Payday loan bill heads to committee; Plan would let state voters cap rates lenders allowed to charge
By Garrett Andrews
The Durango Herald
A bill that would let voters cap the interest rates payday lenders are allowed to charge customers heads Monday to the state's House Judiciary Committee.
House Bill 1351 would put on the ballot whether to impose a 36-percent interest-rate limit on an industry that regularly features triple-digit rates. Supporters of the bill say it would close a loophole that allows payday lenders to operate above Colorado's usury laws, but opponents say it would force hundreds of loan store employees out of work and eliminate a credit option for citizens with nowhere else to turn.

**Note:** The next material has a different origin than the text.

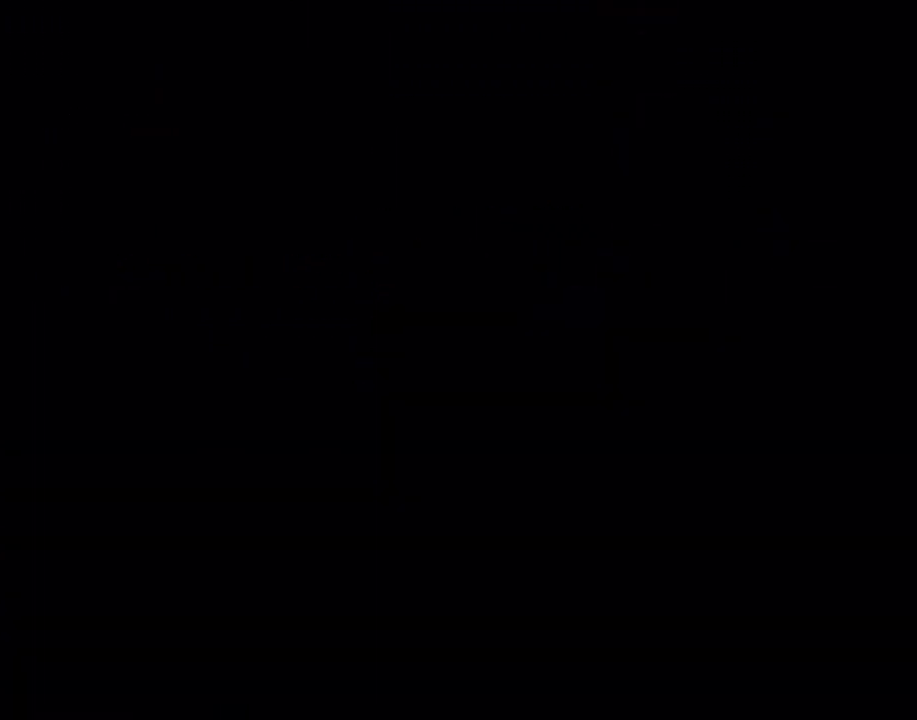
{"buttons": ["Y"], "events": [[83, "Y", "down"]]}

If the bill passes the committee, it would head to a full House vote, and then to the Senate. If it passes, voters could see the question on the November ballot.
There are 573 licensed payday lending storefronts in Colorado.
Corrine Fowler, co-chairwoman of Coloradans for Payday Lending Reform, a coalition of 57 organizations including Habitat for Humanity of Colorado and AARP, said they outnumber Starbucks and McDonald's combined in the state.
Durango has only two payday lending stores, and Fowler said there's a good reason.
"Durango is a fairly prosperous, middle-income, mostly white community," she said. "These places aren't spread out across Colorado, they're concentrated in urban, low-income areas with high minority populations. It's very targeted."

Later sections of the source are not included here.